In contrast, Gil-dong (Yoon Kyun Sang) is less relatable and I don’t think it’s the actor who failed to deliver the character. There’s something missing in the development of the character which causes a disconnection between the viewer and Gil-dong. Till the end his inhuman strength doesn’t really seem to contribute in Gil-dong’s development as a people’s hero, and the growth of Gil-dong from avenging the death of Amogae to becoming a hero who liberated the people from crazy King Yeonsangun (Kim Ji-seok) somehow felt jarring.

Oddly, the other characters have more interesting arcs and character growth, and I really like the alternative perspective that Show came up with for Yeonsangun. His cruelty and unhinged behaviors were presented as it is, but the writer attempted to explain why he became as such and it personifies the historical character whom we usually think is one-dimensionally sadistic. Similarly, Jang Nok-soo (Lee Honey) is no longer the evil temptress as recorded in history but a woman with a sad life who tries her best to survive in the harsh world.

I have to admit I find the Gli-dong’s siblings Gil-hyun (Shim Hee-seob) and Eorini (Lee Soo-min) more interesting as the characters are exposed to a world outside of what they knew of and also away from the Hong clan, giving them more depth and also made their return to their family more memorable. It was a wee bit irritating to have the guess-who-is-Eorini game throughout a good portion of Show and frankly speaking it wasn’t crucial to the plot at all. I did however like that Eorini wasn’t the doe-eyed Ok Ran and she’s still as fiesty as she was before she was brainwashed by Scholar Song and cronies.

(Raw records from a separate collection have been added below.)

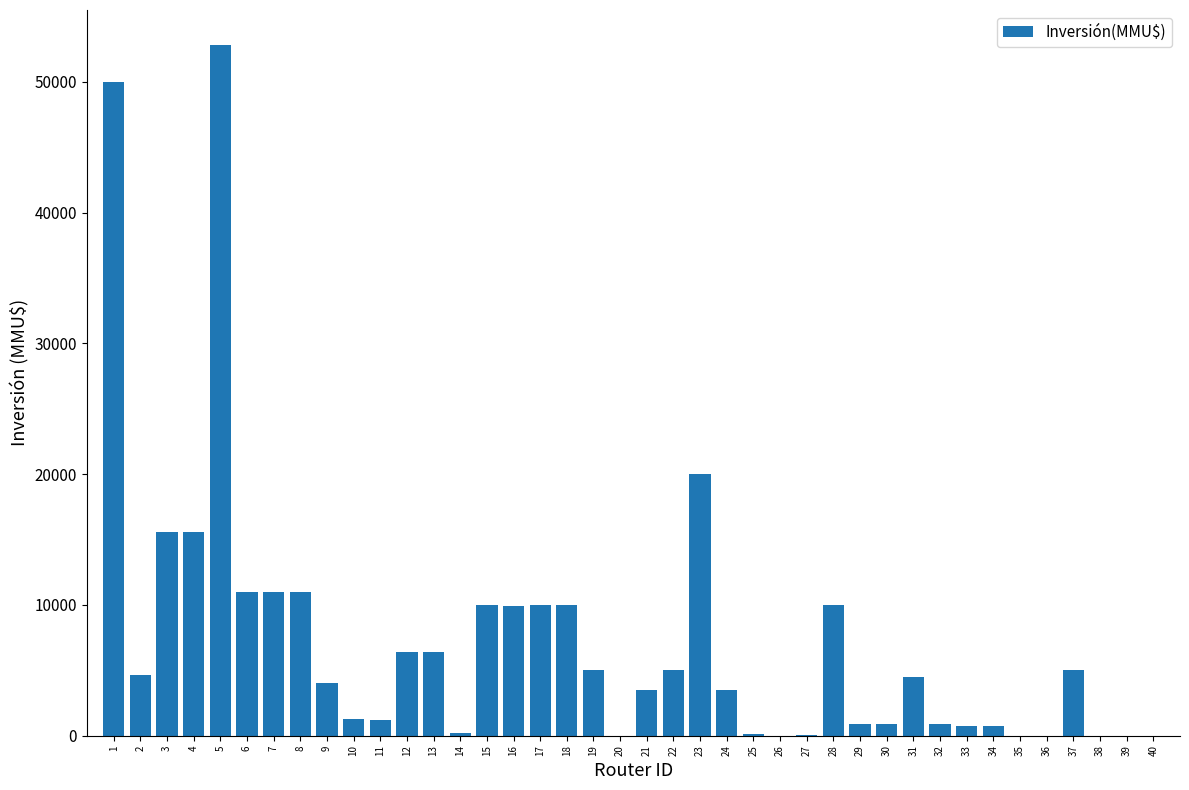

Which has a higher value, 2 or 6?

6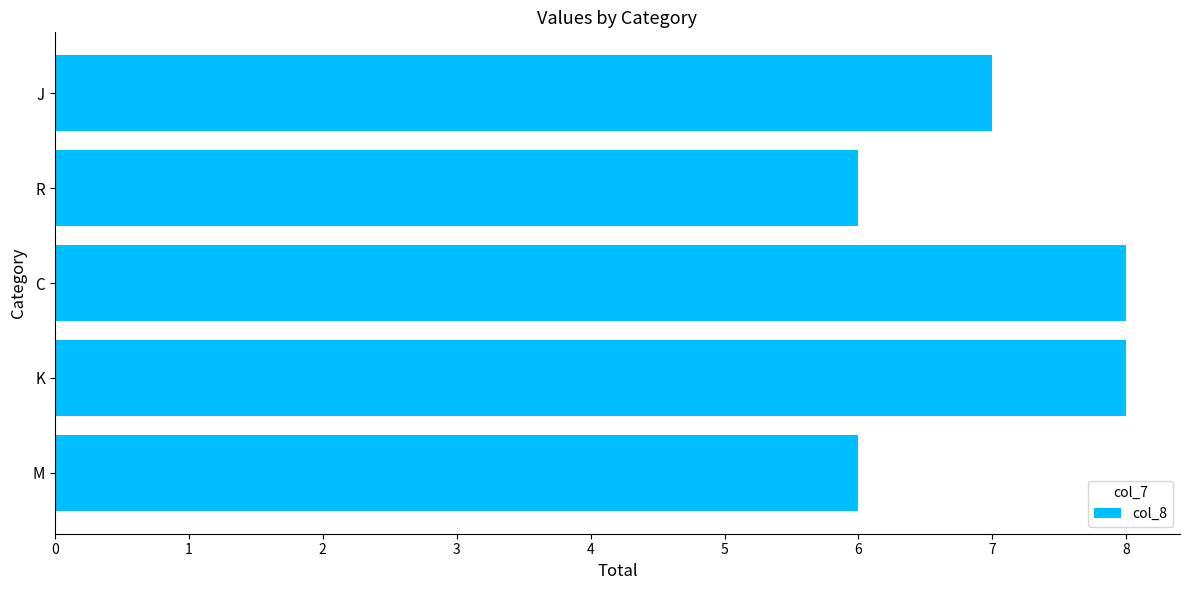

Reading top to bottom, extract all data points from this chart.

J=7	R=6	C=8	K=8	M=6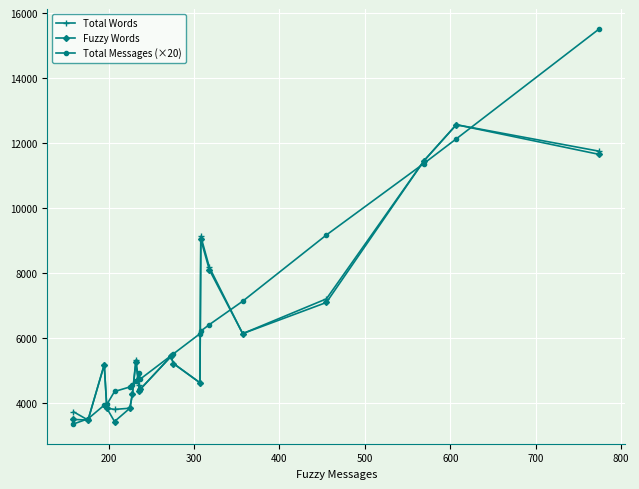

What is the maximum value shown in the chart?

15520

There were quite a bit of fanservice (by sageuk standards) for our OTP Gil-dong and Ga-ryung (Chae Soo-bin) and these scenes were those more light-hearted scenes (other than those with our Hong Clan ahjusshis) in Show. Ga-ryung is as lovely as she is gutsy and I can’t imagine anyone as Ga-ryung other than Chae Soo-bin. Her unwavering belief in Gil-dong is one of the biggest support that he could have, and the scenes of their untimely reunion were kind of heartbreaking (kind of because of course Show will not kill off Ga-ryung!).

While Show may not be perfect it is definitely engaging and it knows how to make the viewers ask for more. If only the writing was more tight and better paced, but I guess it’s too much to ask for a perfect sageuk? Coupled with a catchy OST, I like what we had – a reimagination of Hong Gil-dong and his people.